If you're a sports fan, you've probably noticed your viewing experience comes with more data than it used to. Genius Sports is one of two big data providers that the world's sports betting companies and media businesses rely on. These days, just about every statistic used to entertain viewers and set sportsbooks' lines is generated by either Genius Sports or a similar company called Sportradar.

From the end of 2024 through Aug. 1, shares of Genius Sports gained 35% and could go even higher, according to Wall Street. On July 1, Truist Financial analyst Barry Jonas gave the stock a buy rating and a $14 price target. The target suggests the stock could rise 20% from its Aug. 1 closing price over the next 12 months.

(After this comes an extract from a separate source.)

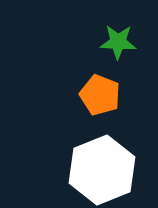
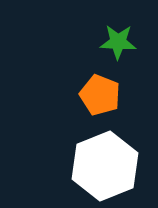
white hexagon: moved 3 px right, 4 px up
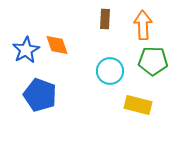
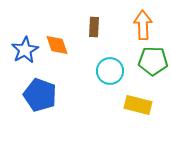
brown rectangle: moved 11 px left, 8 px down
blue star: moved 1 px left
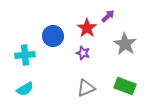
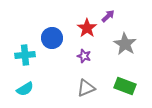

By revenue, Genius Sports is a little less than half the size of Sportradar but has some important partnerships that could cement its position in the nascent sports data duopoly. In June, Genius Sports extended a deal with the National Football League (NFL) that makes it the league's exclusive distributor of real-time statistics and betting data.

A multiyear deal with the NFL will help Genius continue growing by leaps and bounds. This year, management expects sales to grow by 21%, and the company's bottom line is rising even faster than its top line.

The company's first-quarter gross profit margin more than doubled year over year to reach 24.4%. As a result, this year's adjusted earnings before interest, taxes, depreciation, and amortization (EBITDA) are expected to reach $125 million. That would be a 46% leap year over year.

It looks like Genius Sports has a bright future ahead, but the stock is somewhat risky. It's been trading for about 52 times forward-looking earnings expectations. If the company shows any signs of a slowdown over the next few years, investors who buy at this high valuation could suffer heavy losses.

As a member of the emerging sports data duopoly, there's a good chance Genius Sports will grow into its lofty valuation. That said, this stock is only appropriate for investors who can tolerate a lot of risk.